### What to work on
Copy all of the records below line by line, keeping every word, number, and mark of punctuation unchanged.

___ Data to use

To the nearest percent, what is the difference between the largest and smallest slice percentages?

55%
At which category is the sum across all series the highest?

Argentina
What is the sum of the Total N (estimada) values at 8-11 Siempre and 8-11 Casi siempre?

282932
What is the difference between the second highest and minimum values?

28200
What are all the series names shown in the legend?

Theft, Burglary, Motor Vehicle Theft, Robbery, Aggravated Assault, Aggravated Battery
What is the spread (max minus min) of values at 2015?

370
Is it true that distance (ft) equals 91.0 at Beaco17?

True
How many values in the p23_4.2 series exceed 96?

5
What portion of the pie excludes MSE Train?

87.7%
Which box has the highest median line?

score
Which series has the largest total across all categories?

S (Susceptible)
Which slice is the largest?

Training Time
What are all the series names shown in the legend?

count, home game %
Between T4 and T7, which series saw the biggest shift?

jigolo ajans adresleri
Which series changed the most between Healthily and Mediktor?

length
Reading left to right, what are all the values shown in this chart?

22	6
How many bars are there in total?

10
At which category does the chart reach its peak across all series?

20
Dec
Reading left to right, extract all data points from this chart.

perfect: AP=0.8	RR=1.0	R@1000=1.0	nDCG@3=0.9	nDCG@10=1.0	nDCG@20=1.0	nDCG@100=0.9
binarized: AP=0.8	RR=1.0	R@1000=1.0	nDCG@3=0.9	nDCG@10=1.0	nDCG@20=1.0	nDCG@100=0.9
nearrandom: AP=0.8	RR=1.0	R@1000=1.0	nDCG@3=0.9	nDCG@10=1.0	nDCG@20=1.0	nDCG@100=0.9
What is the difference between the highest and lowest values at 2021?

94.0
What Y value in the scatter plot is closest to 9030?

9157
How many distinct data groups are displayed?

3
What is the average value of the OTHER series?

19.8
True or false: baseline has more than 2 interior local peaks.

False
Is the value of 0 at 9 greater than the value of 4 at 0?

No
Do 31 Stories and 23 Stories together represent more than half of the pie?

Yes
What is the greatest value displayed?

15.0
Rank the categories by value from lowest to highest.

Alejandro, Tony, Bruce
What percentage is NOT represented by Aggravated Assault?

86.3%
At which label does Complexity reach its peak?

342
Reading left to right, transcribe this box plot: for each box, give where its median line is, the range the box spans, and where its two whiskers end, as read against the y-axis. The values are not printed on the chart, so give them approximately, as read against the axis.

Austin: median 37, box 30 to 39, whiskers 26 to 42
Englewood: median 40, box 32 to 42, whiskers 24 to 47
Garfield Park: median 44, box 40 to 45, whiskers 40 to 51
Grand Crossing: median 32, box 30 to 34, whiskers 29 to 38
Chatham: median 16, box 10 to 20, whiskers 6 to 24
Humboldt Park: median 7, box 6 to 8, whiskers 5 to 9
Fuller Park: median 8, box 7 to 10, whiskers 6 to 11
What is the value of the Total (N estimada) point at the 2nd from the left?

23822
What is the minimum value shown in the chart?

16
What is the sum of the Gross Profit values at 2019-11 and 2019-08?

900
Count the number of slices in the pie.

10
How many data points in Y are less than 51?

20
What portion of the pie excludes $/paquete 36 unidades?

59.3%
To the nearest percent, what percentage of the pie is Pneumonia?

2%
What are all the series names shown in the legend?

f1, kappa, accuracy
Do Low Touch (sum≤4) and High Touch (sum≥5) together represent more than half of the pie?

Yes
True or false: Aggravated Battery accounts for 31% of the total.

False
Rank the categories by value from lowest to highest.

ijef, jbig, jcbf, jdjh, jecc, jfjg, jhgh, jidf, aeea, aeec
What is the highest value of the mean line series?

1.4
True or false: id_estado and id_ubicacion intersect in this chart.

______

### Response area
To the nearest percent, what is the difference between the largest and smallest slice percentages?

55%
At which category is the sum across all series the highest?

Argentina
What is the sum of the Total N (estimada) values at 8-11 Siempre and 8-11 Casi siempre?

282932
What is the difference between the second highest and minimum values?

28200
What are all the series names shown in the legend?

Theft, Burglary, Motor Vehicle Theft, Robbery, Aggravated Assault, Aggravated Battery
What is the spread (max minus min) of values at 2015?

370
Is it true that distance (ft) equals 91.0 at Beaco17?

True
How many values in the p23_4.2 series exceed 96?

5
What portion of the pie excludes MSE Train?

87.7%
Which box has the highest median line?

score
Which series has the largest total across all categories?

S (Susceptible)
Which slice is the largest?

Training Time
What are all the series names shown in the legend?

count, home game %
Between T4 and T7, which series saw the biggest shift?

jigolo ajans adresleri
Which series changed the most between Healthily and Mediktor?

length
Reading left to right, what are all the values shown in this chart?

22	6
How many bars are there in total?

10
At which category does the chart reach its peak across all series?

20
Dec
Reading left to right, extract all data points from this chart.

perfect: AP=0.8	RR=1.0	R@1000=1.0	nDCG@3=0.9	nDCG@10=1.0	nDCG@20=1.0	nDCG@100=0.9
binarized: AP=0.8	RR=1.0	R@1000=1.0	nDCG@3=0.9	nDCG@10=1.0	nDCG@20=1.0	nDCG@100=0.9
nearrandom: AP=0.8	RR=1.0	R@1000=1.0	nDCG@3=0.9	nDCG@10=1.0	nDCG@20=1.0	nDCG@100=0.9
What is the difference between the highest and lowest values at 2021?

94.0
What Y value in the scatter plot is closest to 9030?

9157
How many distinct data groups are displayed?

3
What is the average value of the OTHER series?

19.8
True or false: baseline has more than 2 interior local peaks.

False
Is the value of 0 at 9 greater than the value of 4 at 0?

No
Do 31 Stories and 23 Stories together represent more than half of the pie?

Yes
What is the greatest value displayed?

15.0
Rank the categories by value from lowest to highest.

Alejandro, Tony, Bruce
What percentage is NOT represented by Aggravated Assault?

86.3%
At which label does Complexity reach its peak?

342
Reading left to right, transcribe this box plot: for each box, give where its median line is, the range the box spans, and where its two whiskers end, as read against the y-axis. The values are not printed on the chart, so give them approximately, as read against the axis.

Austin: median 37, box 30 to 39, whiskers 26 to 42
Englewood: median 40, box 32 to 42, whiskers 24 to 47
Garfield Park: median 44, box 40 to 45, whiskers 40 to 51
Grand Crossing: median 32, box 30 to 34, whiskers 29 to 38
Chatham: median 16, box 10 to 20, whiskers 6 to 24
Humboldt Park: median 7, box 6 to 8, whiskers 5 to 9
Fuller Park: median 8, box 7 to 10, whiskers 6 to 11
What is the value of the Total (N estimada) point at the 2nd from the left?

23822
What is the minimum value shown in the chart?

16
What is the sum of the Gross Profit values at 2019-11 and 2019-08?

900
Count the number of slices in the pie.

10
How many data points in Y are less than 51?

20
What portion of the pie excludes $/paquete 36 unidades?

59.3%
To the nearest percent, what percentage of the pie is Pneumonia?

2%
What are all the series names shown in the legend?

f1, kappa, accuracy
Do Low Touch (sum≤4) and High Touch (sum≥5) together represent more than half of the pie?

Yes
True or false: Aggravated Battery accounts for 31% of the total.

False
Rank the categories by value from lowest to highest.

ijef, jbig, jcbf, jdjh, jecc, jfjg, jhgh, jidf, aeea, aeec
What is the highest value of the mean line series?

1.4
True or false: id_estado and id_ubicacion intersect in this chart.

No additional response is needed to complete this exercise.